Colorado’s Loveland Pass is a superb (if slightly harrowing) Rocky Mountain high.

Words BY SAM ALVIANIPhotography by Benjamin Rasmussen



2 Apr 2024

Reading Time

5 Minutes

BEFORE THE EISENHOWER TUNNEL brought four lanes of Interstate 70 through the granite heart of the Colorado Rockies, there was Loveland Pass, a sky-grazing detour over the Continental Divide. When it opened as a wagon road in 1879, the route was a marvel: a dirt ribbon descending into a wondrous cup of a valley, surrounded by snowmelt streams, bighorn sheep on craggy ridges, and tumbling forests of spruce, fir and pine. A car first crested it in 1929, though it wasn’t paved until 1950. Today, it’s a 20-mile stretch of U.S. 6, straddling the Divide at a dizzying 11,990 feet.

One of Colorado’s highest passes, Loveland is also one of the few open year round. This time of year, reaching it from the Front Range means joining throngs of I-70 pilgrims making for ski country. West of Silver Plume—rich with buildings circa the 19th-century gold and silver rushes—U.S. 6 leaves the Clear Creek Valley near Loveland Ski Area, climbing steeply to the pass. The road is narrow as hell, without a guardrail in sight: intense driving in any season, but especially winter. A set of chains is your friend, as are state DOT travel alerts (get the invaluable COtrip app)—you don’t want to get stuck here in a whiteout. But with risks come rewards: overlook views are vast, the beauty of the surrounding peaks almost bewildering.

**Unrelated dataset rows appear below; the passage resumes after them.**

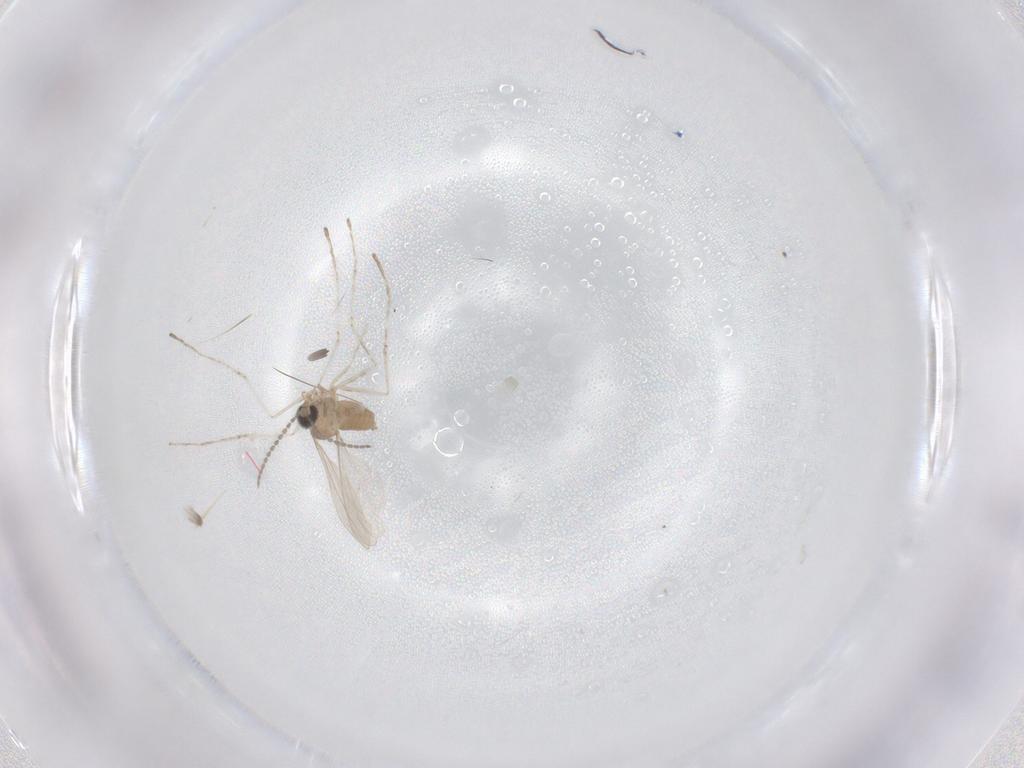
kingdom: Animalia
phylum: Arthropoda
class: Insecta
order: Diptera
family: Cecidomyiidae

Loveland is the highest mountain pass in Colorado at 11,990 ft.

Don't Miss

On Silver Plume's Main Street, PLUME COFFEE BAR slings good espresso and breakfast burritos in an 1870s false-front.

Arapahoe Basin's lift-accessed, solar-powered IL RIFUGIO is the continent's highest restaurant, serving charcuterie and IPAs at 12,456 feet.

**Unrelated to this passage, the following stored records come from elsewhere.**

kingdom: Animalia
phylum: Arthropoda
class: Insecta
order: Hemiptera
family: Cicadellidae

Skating's free at the KEYSTONE LAKE RINK, the rare Zamboni-groomed outdoor ice with a view.

The 1918 RICE BARN is a gambrel-roofed remnant of the stagecoach era, smack in the middle of a condo development.

In summer, ridgeline trails snake off towards neighboring Mount Sniktau and fourteeners Grays and Torreys peaks, and picnickers lounge at Pass Lake, just below the high point. The rest of the year, most drivers are headed to Arapahoe Basin and Keystone ski areas. Founded by a 10th Mountain Division vet before the road was paved, A-Basin leans into its rep as a low-frills “anti-resort” full of gnarly expert terrain. Beginner-friendly Keystone, meanwhile, is surrounded by condo-village sprawl and surprising little pockets of mining, logging and homesteading history. At either spot, the lot scene is a carnival of kids suiting up, dogs burning energy and skiers cracking après beers.

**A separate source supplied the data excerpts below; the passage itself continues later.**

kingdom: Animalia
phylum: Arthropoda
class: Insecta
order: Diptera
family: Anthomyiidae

Rejoining the interstate in Silverthorne, you’re not 10 miles from where the tunnel would have spit you out. Without stops, the bypass might add an hour. But on a bluebird day, the sun glinting off the slopes, it feels removed from time entirely.

The pass stays open during the winter, drawing backcountry skiers and tourists to take in the white abyss.